A loooooong time ago we were headed to one of Chris’ colleague’s place for an evening out, and decided we shouldn’t show up with empty stomachs I suggested stopping at Menya which is right on the 99 bus route on Broadway just one block east of Cambie.
I had tried to come for a late lunch here in the past, but, like many restaurants in Japan, it closes between the lunch service and dinner. I also had been under the impression that it may be a cash-only place, but in fact it takes both debit and credit (including the JCB International card! ) Inside, the restaurant is spartan but warm, with the real wood stump stools, nice flags, and cheerful pictures and autographs from Japanese athletes who dined here during the 2010 Olympics.
As we were there for dinner, we chose to partake of the very reasonably-priced “Ramen Set” add-on to round out our meals. I’m a really big fan of onigiri, and I love gyoza – so for an extra $3.40 more, I was sold!
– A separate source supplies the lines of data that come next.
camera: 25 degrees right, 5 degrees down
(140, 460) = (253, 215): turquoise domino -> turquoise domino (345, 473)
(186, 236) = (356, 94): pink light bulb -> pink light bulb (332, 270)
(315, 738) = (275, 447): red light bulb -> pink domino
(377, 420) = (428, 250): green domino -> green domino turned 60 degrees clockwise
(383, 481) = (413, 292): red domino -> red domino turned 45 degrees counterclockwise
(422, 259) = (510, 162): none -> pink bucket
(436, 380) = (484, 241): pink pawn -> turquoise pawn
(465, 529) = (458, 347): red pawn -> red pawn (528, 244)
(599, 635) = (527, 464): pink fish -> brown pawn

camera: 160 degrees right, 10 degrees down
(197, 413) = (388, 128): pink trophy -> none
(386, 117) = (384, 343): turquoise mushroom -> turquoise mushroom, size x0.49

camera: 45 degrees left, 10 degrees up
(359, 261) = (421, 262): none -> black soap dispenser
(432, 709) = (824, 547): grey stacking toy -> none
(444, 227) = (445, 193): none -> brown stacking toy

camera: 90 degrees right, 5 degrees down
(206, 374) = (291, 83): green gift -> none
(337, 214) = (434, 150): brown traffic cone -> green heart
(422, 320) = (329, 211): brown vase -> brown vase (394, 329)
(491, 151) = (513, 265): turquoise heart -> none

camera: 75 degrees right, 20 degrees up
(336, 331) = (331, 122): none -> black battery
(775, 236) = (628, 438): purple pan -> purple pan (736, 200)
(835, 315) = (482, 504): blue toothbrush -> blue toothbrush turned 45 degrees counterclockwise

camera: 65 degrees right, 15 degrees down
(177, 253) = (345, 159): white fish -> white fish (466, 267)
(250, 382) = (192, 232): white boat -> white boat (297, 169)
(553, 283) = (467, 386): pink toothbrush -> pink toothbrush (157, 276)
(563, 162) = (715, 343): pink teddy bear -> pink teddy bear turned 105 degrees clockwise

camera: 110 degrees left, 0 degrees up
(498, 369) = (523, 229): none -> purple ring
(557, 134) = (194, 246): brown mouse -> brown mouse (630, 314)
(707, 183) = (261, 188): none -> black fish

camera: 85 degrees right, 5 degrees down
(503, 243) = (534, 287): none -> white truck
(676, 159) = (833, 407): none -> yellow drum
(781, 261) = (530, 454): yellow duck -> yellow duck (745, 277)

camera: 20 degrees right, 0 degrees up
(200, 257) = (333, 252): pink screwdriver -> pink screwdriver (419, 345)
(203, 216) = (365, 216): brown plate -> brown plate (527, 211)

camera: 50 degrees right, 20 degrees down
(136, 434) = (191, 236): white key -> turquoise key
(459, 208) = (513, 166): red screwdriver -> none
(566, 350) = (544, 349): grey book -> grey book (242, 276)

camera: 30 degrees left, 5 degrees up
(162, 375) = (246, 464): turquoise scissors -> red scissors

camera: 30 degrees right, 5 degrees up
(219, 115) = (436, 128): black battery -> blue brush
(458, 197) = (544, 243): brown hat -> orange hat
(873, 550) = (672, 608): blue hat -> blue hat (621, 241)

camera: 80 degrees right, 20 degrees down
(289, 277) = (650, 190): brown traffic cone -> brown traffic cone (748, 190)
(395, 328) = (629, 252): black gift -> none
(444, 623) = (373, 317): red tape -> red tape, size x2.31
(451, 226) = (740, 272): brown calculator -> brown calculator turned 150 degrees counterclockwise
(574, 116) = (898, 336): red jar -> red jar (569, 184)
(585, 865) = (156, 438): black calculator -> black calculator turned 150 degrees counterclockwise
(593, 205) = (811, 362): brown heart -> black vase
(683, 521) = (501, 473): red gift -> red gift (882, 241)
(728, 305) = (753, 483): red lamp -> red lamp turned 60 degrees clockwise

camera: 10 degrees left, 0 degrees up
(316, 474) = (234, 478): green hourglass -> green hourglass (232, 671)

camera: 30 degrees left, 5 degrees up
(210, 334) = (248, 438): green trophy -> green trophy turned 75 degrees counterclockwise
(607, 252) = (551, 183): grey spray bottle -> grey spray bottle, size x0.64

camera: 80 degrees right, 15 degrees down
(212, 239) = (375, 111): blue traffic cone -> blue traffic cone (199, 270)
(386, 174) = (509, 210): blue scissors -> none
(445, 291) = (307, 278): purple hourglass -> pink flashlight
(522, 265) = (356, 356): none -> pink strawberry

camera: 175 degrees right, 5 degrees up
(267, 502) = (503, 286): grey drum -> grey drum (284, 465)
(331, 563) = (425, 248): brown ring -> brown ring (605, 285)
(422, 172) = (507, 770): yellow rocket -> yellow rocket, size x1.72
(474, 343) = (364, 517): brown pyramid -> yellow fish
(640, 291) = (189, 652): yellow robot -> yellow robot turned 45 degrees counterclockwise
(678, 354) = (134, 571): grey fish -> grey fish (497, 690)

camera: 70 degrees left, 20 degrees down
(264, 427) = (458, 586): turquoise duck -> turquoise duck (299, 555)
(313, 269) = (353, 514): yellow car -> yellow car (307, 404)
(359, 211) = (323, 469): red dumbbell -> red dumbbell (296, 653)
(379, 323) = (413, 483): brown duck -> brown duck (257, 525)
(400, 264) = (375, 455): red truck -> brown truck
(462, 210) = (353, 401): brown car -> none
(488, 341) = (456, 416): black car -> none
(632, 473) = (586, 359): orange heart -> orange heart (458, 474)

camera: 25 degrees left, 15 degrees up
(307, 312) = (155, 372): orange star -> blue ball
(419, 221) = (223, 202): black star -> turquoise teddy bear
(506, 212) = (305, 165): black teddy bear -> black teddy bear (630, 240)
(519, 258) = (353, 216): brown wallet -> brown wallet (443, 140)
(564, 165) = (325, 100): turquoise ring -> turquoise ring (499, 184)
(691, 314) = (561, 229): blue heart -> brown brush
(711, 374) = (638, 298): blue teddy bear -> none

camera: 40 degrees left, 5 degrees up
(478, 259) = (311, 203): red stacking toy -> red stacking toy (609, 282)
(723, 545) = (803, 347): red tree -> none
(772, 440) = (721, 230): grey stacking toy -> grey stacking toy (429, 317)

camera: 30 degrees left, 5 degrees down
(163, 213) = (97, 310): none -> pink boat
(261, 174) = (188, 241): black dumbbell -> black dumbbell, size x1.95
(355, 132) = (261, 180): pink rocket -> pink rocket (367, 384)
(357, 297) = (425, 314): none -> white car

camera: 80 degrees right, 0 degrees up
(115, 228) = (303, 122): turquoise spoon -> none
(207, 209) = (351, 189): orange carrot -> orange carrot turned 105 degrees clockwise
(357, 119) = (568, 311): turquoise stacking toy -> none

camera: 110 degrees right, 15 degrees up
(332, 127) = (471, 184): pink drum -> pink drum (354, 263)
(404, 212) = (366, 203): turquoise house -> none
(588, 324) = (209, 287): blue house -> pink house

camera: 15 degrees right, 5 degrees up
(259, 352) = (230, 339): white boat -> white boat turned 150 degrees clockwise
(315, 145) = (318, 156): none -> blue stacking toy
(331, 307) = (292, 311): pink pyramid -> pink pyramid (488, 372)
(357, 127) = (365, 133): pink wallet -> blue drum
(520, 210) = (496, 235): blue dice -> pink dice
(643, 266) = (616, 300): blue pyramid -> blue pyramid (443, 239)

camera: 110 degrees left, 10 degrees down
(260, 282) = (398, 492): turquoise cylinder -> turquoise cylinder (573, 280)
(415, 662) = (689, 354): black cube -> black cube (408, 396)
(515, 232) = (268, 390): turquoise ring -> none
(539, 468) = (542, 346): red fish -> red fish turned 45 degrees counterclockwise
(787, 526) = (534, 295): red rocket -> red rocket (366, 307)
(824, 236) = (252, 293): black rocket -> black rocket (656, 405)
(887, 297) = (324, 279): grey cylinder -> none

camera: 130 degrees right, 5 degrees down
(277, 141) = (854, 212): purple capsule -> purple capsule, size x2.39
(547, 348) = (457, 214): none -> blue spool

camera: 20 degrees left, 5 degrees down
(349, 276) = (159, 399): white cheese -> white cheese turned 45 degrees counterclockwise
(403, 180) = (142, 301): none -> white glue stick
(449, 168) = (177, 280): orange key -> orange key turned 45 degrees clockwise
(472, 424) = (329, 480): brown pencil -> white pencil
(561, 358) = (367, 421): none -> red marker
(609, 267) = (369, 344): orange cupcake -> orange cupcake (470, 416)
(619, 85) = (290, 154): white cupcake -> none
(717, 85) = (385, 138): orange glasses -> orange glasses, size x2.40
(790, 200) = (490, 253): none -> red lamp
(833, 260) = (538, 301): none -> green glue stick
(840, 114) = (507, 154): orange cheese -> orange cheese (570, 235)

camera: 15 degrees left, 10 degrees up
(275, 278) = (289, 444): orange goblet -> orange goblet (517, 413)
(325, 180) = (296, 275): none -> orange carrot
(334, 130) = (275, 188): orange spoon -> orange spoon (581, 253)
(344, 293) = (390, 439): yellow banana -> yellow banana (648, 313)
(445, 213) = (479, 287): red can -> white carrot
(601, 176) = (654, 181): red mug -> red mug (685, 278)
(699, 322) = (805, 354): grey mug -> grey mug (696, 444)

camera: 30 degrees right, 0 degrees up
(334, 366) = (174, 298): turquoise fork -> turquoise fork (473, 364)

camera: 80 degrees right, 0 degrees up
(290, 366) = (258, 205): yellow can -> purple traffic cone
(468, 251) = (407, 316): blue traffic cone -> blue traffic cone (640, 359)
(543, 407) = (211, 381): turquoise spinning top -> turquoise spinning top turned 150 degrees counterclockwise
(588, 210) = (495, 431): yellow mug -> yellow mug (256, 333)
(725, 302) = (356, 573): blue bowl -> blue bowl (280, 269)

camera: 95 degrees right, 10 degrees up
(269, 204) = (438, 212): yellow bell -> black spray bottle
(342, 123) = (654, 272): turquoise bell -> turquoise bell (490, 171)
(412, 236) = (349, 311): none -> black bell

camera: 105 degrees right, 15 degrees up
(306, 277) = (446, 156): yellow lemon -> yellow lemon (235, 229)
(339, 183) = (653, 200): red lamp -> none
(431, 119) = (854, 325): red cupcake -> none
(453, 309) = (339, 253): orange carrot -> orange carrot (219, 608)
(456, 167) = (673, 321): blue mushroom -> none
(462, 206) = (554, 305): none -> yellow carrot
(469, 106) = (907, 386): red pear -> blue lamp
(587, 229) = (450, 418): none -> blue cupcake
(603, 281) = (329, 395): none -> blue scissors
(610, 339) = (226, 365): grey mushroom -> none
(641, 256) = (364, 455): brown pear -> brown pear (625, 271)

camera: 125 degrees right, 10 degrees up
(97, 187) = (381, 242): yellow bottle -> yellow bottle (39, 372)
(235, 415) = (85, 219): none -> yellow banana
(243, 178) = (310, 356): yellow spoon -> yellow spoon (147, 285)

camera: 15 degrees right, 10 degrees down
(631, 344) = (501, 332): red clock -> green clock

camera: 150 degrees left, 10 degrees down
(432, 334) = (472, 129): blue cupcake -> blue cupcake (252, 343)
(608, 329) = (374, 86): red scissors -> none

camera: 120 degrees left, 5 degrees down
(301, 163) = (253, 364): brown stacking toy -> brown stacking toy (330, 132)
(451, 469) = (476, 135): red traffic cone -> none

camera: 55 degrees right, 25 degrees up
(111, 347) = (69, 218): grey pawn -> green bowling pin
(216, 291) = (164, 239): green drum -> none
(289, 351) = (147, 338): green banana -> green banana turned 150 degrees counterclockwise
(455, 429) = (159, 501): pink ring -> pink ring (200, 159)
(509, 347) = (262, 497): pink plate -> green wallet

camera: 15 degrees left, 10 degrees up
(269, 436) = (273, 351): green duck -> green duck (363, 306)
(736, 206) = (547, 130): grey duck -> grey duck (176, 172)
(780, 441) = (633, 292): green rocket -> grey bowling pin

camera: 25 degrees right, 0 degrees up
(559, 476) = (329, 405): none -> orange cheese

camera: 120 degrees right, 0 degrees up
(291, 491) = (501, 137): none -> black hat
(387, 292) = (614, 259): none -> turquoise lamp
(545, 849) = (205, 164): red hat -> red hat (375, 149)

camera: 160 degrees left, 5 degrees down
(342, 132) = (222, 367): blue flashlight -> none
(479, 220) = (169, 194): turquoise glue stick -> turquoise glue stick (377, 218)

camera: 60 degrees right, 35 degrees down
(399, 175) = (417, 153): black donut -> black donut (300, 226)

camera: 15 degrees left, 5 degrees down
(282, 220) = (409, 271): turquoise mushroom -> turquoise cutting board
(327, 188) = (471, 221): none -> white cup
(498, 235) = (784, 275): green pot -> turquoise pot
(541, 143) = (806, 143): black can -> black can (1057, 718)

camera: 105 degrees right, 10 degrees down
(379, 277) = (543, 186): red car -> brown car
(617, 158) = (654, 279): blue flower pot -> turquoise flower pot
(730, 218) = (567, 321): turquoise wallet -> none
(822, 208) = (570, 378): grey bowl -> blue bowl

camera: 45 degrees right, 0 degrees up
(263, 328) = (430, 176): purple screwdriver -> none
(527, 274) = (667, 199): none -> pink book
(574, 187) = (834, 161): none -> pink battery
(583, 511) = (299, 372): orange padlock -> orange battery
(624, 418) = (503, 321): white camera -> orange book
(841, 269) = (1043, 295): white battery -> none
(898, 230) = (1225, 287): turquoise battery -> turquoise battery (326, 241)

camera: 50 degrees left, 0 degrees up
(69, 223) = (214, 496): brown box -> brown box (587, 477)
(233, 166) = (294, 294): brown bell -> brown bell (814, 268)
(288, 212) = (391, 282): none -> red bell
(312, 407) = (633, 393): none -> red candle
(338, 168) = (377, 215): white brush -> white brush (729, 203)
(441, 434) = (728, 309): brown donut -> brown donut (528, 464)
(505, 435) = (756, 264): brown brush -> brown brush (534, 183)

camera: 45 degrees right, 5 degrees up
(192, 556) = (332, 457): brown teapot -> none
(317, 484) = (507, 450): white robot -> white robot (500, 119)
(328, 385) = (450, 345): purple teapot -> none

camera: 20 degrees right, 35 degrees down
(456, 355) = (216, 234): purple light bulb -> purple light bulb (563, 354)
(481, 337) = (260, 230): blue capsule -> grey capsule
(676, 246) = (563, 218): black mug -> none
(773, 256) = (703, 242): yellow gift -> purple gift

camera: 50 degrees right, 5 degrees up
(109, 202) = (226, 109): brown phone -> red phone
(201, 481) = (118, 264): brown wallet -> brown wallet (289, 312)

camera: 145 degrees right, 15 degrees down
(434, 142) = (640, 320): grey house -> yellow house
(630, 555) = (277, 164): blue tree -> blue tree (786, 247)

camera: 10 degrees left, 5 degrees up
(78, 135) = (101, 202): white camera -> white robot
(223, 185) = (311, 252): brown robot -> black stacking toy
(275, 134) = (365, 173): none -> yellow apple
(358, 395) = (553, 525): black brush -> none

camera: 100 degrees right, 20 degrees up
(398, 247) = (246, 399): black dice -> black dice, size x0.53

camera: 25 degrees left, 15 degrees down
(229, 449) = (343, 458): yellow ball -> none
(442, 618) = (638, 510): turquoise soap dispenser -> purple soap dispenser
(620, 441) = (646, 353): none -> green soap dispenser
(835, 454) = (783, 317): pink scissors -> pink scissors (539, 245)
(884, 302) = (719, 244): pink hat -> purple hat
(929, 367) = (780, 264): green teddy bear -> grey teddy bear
The onigiri options were plain, salmon (I think) and BBQ pork. I had ordered the salmon one, but got BBQ pork for sure. Oh well! It was served quite warm and due to my clumsiness, ended up falling apart on me. Nonetheless, it tasted very nice with well cooked, well seasoned rice.
The gyoza (pictured here both the “undercarriage” and the top side, to demonstrate the “correct” cooking method which causes the wrapper dough to merge when being pan fried) were a bit small and didn’t have a ton of filling. The wrapper was very nice though, with a good chewy texture and very precise folds. I found the dipping sauce to be a bit on the dark side, lacking the vinegary aspects that I’m more used to.
On to the main (or should I say “mein”) part of the meal. The Shoyu Ramen was my choice primarily because of the soft boiled egg and the shoyu broth which, in this case, was rich and complex, not just salty like cheap soy sauce. I loved the broth very much – it really was the star component. The egg which had a custardy yolk was very nice in the broth, as was the BBQ pork (hence why I had wanted another protein in my onigiri!). The noodles, which are sunk at the bottom of the dish, were very fresh tasting, and denser than most ramen I’ve had, but not in a bad way.
Chris went with a Fukuoka-style Tonkotsu Miso Ramen that was made with pork bones which resulted in this creamy looking broth. He found this ramen to be quite authentic to the kind he had had in Fukuoka first-hand, and was delighted to have sweet corn mixed in (and a fancy pierced spoon to go with!). The bowl was empty in no time!
We definitely enjoyed our meal at Menya (and subsequent repeat visits have been excellent too). I am tickled by the incredibly polite and cheerful waitresses who ooze Japanese courtesy. Now that I know the hours and the accepted forms of payment, I’m happy to tuck into this adorable little place for a hot meal!